> _Task goal_
Transcribe the whole listing below. Pictures do not go in the copy.

> _Provided material_
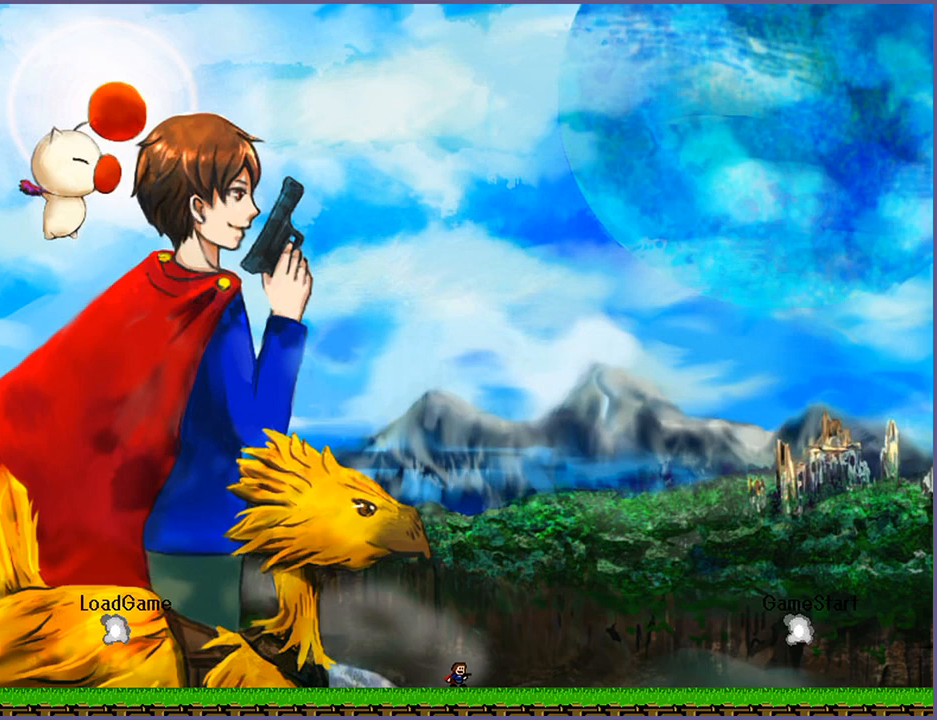
{"keys": ["right"], "events": [[200, "right", "down"], [200, "shift_l", "down"], [220, "shift_l", "up"]]}
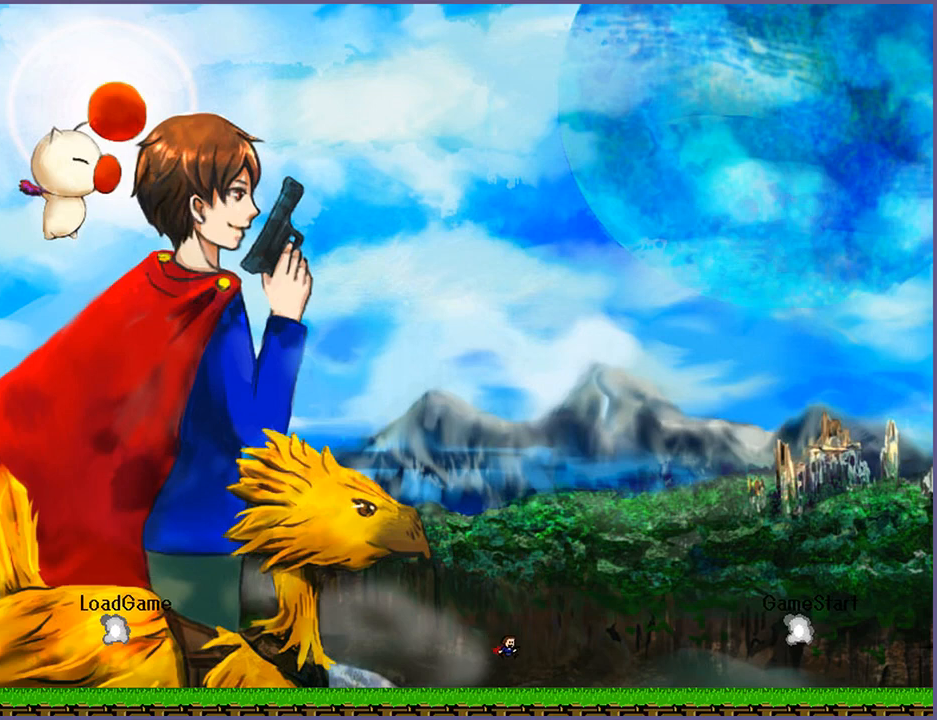
{"keys": ["right"], "events": [[180, "shift_l", "down"], [200, "shift_l", "up"]]}
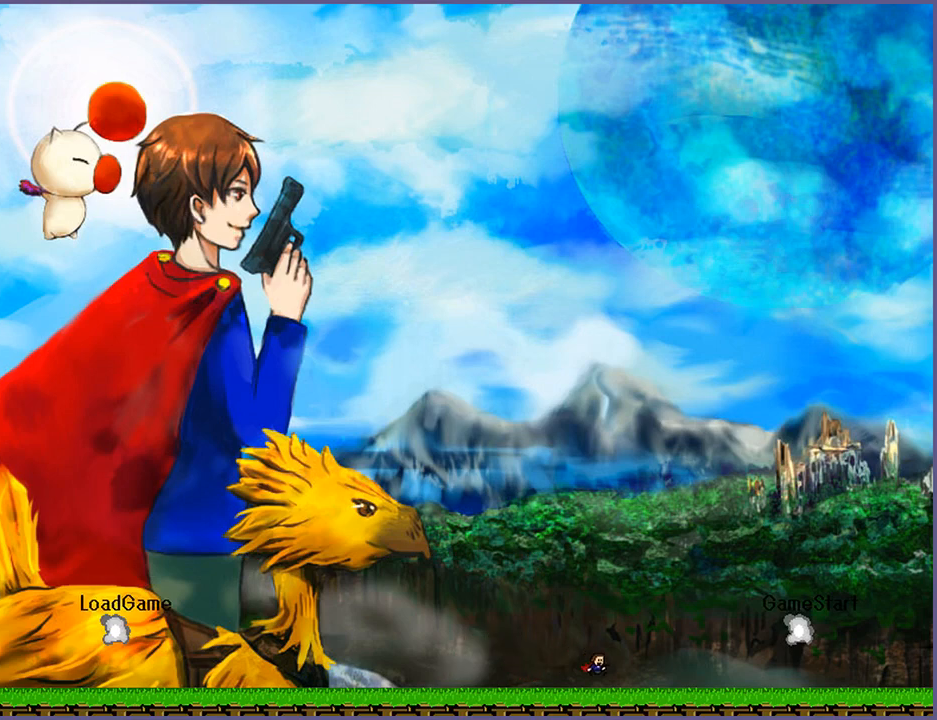
{"keys": ["left", "shift_l"], "events": [[260, "right", "up"], [340, "left", "down"], [480, "shift_l", "down"]]}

> _Written answer_
{"keys": ["right"], "events": [[200, "right", "down"], [200, "shift_l", "down"], [220, "shift_l", "up"]]}
{"keys": ["right"], "events": [[180, "shift_l", "down"], [200, "shift_l", "up"]]}
{"keys": ["left", "shift_l"], "events": [[260, "right", "up"], [340, "left", "down"], [480, "shift_l", "down"]]}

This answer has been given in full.